=== PROBLEM STATEMENT ===
According to the article on workplace defensiveness below, how do team members and employees respond to a manager's defensiveness? List every response it names.

Healthcare Finance Leadership

How leaders can address defensiveness in the workplace to foster productivity and harmony

October 27, 2020 12:22 am

Jill Geisler

If left unchecked, defensiveness can affect both the office environment and a leader’s ability to manage effectively.

Two types of defensiveness can harm an organization. One is cultural, the other individual.

First, companies that lack a culture of collaboration often spawn silos — teams or departments that look out for their members and see the rest of the organization as competitors or threats.

Without collaboration, a culture of defensiveness can easily take root. People hear suggestions as criticism and see change as threatening. Research shows that they are less likely to support or build upon ideas that come from them, not us.

On an individual level, defensiveness can be a career-limiting trait, especially for managers. When supervisors push back or shut down in the face of negative feedback, they create walls that block trusting relationships. Team members hesitate to bring problems to them and rarely, if ever, offer critiques. Employees find workarounds to avoid the discomfort of their manager’s defensiveness.

=== ENTRIES SUPPLIED ===
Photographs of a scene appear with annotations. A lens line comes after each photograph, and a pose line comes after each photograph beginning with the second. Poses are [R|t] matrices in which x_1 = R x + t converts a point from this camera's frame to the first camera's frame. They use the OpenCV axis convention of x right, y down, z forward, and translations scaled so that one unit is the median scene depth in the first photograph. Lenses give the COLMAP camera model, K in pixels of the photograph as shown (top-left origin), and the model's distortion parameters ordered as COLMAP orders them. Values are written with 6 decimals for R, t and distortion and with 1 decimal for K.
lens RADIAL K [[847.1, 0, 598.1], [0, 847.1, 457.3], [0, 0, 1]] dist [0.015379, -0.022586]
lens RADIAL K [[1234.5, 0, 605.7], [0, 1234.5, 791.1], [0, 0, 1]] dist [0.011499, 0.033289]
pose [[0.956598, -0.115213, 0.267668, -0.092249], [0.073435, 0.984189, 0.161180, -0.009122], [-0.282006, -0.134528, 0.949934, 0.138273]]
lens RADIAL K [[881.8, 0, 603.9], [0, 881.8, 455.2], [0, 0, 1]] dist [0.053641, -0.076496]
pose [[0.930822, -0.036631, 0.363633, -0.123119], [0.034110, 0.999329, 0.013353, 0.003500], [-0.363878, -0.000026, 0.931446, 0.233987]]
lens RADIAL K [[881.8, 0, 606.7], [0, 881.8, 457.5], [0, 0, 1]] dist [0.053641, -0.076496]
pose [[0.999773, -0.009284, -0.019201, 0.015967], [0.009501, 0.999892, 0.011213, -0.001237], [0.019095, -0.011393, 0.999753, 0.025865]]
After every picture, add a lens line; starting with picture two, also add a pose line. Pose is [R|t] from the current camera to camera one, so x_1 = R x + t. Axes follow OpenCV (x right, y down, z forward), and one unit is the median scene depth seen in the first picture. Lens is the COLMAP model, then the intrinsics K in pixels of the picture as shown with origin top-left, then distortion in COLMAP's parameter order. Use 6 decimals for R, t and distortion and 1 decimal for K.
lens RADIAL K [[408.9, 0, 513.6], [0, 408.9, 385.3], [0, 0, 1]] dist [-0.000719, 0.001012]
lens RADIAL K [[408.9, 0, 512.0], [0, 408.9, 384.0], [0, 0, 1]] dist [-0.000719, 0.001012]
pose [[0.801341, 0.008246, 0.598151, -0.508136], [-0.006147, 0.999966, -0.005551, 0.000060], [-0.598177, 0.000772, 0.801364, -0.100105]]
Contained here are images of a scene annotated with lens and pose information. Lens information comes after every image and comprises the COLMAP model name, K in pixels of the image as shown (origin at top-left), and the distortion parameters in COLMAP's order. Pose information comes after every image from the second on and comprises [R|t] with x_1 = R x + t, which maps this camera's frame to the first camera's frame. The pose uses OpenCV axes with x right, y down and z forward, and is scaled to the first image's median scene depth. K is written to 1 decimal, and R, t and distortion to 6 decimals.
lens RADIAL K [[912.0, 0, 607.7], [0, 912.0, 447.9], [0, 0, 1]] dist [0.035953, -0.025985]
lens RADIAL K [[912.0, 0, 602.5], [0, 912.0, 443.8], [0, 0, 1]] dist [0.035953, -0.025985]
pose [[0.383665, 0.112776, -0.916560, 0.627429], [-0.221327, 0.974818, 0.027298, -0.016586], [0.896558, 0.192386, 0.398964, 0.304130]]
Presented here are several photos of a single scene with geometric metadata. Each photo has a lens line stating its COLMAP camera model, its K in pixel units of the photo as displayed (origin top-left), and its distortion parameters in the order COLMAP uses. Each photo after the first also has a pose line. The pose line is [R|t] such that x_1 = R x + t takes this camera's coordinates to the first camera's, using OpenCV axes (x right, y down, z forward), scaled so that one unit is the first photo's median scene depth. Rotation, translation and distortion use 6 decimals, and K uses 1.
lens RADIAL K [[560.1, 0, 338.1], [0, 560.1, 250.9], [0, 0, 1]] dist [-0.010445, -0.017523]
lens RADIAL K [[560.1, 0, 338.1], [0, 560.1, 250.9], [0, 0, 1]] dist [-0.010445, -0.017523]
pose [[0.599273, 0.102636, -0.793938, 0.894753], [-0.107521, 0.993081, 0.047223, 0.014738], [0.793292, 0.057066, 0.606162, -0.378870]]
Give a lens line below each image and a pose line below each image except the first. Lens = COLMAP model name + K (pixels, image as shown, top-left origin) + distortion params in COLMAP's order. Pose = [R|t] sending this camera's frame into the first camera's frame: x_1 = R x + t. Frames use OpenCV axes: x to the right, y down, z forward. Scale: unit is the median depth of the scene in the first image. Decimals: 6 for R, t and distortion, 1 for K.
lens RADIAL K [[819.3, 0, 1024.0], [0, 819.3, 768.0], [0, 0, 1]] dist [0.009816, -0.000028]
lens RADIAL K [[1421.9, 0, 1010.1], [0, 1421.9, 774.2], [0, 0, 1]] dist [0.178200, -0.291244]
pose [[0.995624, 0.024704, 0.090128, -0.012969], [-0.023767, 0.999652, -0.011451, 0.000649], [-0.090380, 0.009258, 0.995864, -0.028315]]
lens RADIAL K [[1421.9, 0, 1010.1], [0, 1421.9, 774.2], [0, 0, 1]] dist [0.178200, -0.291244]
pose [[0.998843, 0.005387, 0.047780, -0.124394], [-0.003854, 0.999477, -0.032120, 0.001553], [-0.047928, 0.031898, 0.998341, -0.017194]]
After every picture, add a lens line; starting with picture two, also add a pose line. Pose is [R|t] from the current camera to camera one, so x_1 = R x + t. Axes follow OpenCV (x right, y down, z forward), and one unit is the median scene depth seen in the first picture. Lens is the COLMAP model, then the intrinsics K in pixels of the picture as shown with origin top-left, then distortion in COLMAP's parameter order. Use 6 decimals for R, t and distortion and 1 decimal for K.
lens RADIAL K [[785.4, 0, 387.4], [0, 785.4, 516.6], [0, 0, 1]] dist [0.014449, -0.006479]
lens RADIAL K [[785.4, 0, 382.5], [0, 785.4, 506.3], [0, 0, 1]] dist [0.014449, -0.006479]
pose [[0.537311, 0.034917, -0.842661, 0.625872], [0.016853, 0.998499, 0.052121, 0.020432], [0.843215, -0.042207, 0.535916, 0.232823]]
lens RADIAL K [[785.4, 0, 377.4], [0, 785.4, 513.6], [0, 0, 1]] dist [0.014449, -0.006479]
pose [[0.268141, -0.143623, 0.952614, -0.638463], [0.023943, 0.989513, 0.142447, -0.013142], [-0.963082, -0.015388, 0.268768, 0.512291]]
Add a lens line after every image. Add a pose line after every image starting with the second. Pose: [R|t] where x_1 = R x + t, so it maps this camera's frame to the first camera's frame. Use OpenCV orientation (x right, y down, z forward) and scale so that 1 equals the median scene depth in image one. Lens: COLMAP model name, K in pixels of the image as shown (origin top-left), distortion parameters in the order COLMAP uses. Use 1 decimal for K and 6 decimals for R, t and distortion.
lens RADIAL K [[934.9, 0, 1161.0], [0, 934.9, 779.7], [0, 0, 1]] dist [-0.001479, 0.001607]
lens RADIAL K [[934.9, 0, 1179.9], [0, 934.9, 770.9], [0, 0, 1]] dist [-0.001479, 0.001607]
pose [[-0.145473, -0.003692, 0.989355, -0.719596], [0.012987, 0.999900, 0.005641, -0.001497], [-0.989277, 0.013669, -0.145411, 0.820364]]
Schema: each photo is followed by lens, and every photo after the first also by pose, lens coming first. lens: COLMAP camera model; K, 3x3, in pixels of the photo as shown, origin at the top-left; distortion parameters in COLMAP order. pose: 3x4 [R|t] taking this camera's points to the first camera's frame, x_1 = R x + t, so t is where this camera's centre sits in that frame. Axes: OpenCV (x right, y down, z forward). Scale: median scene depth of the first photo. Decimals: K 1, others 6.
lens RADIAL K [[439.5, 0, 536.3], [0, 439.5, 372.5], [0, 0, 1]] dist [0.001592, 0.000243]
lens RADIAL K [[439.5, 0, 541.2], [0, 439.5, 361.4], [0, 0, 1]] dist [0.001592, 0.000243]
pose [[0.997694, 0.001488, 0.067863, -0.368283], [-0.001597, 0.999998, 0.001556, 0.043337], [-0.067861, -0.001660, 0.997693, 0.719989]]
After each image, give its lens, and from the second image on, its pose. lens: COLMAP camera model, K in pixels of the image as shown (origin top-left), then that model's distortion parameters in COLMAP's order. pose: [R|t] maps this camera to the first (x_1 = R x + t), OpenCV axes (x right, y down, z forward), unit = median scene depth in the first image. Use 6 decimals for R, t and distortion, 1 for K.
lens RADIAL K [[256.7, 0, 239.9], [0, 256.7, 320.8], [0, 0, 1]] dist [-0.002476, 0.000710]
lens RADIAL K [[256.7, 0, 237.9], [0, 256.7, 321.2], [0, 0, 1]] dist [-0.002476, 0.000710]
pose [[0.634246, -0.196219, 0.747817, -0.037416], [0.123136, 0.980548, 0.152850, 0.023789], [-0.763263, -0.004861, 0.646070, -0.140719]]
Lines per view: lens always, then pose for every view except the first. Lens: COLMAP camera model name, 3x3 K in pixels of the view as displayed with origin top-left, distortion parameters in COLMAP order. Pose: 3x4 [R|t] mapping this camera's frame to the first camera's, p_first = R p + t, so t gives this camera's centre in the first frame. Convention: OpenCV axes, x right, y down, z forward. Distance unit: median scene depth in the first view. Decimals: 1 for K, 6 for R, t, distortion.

=== YOUR SOLUTION ===
- They hesitate to bring problems to the manager.
- They rarely, if ever, offer critiques.
- They find workarounds to avoid the discomfort of the manager's defensiveness.